== Task item ==
Every record needs to be repeated exactly; its pictures do not.
* * * * *
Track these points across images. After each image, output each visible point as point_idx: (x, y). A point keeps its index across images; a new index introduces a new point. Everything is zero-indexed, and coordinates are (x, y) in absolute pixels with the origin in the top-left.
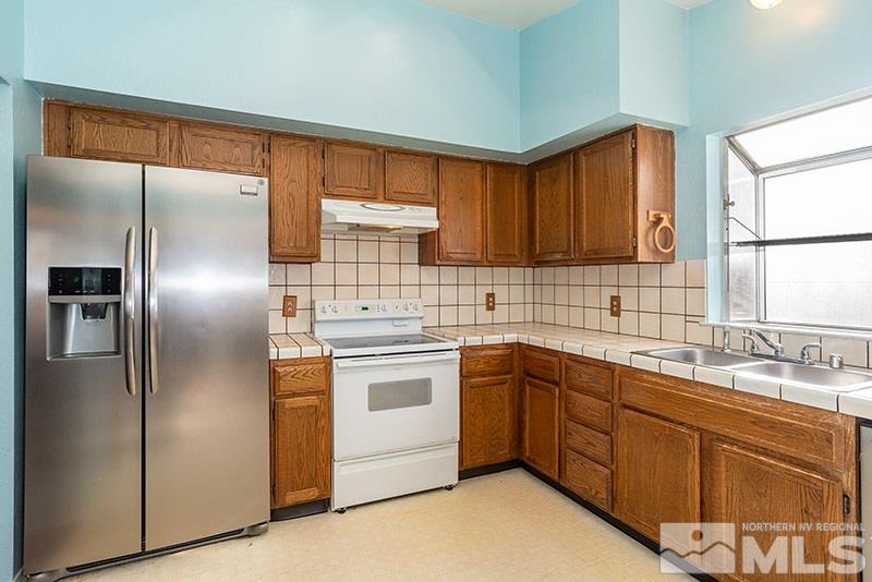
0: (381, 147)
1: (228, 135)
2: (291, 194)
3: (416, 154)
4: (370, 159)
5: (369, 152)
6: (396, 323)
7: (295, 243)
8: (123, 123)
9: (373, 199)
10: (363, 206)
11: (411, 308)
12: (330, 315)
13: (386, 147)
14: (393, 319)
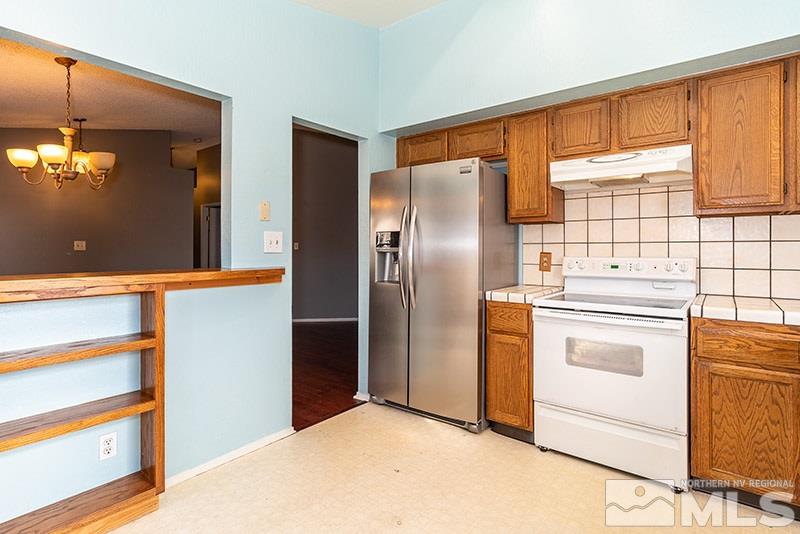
* * * * *
== Response area ==
Track these points across images. After each image, output each visible point as point_idx: (x, y). A point keeps its index across images; a new index introduces a new point. Everything is zero-indexed, and coordinates are (x, y) in absolute pixels with the origin in the top-left.
0: (381, 147)
1: (228, 135)
2: (291, 194)
3: (416, 154)
4: (370, 159)
5: (369, 152)
6: (396, 323)
7: (295, 243)
8: (123, 123)
9: (373, 199)
10: (363, 206)
11: (411, 308)
12: (330, 315)
13: (386, 147)
14: (393, 319)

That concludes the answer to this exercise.